== Extracted data ==
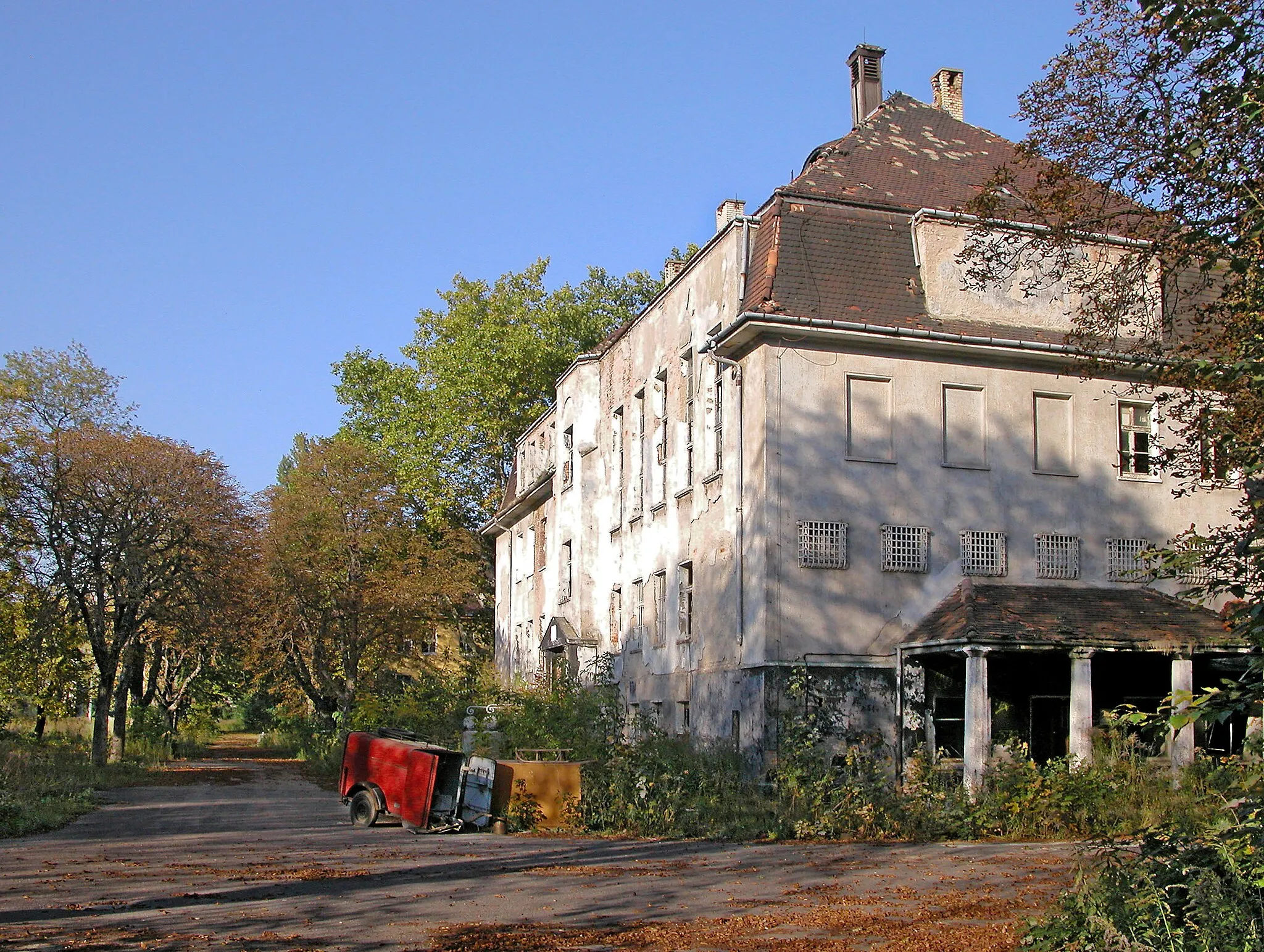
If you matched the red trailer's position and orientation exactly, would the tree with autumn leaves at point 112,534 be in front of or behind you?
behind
--
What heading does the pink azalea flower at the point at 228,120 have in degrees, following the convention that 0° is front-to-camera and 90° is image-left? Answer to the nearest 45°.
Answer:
==
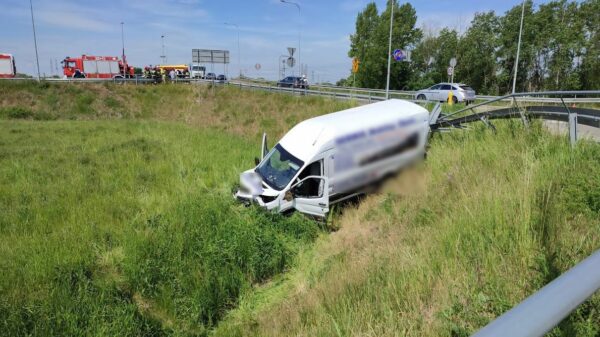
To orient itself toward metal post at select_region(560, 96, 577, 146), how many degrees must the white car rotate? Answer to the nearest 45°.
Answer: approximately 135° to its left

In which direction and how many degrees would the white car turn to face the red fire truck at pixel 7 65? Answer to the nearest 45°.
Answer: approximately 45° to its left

== The problem ==
Report each line of the records above that contains the word "would", copying every such line in full.

== Your solution ==
If you matched the red trailer's position and orientation exactly, would the tree with autumn leaves at point 112,534 be in front of or behind you?
In which direction and how many degrees would the white car turn to face the red fire truck at pixel 7 65? Answer to the nearest 45°.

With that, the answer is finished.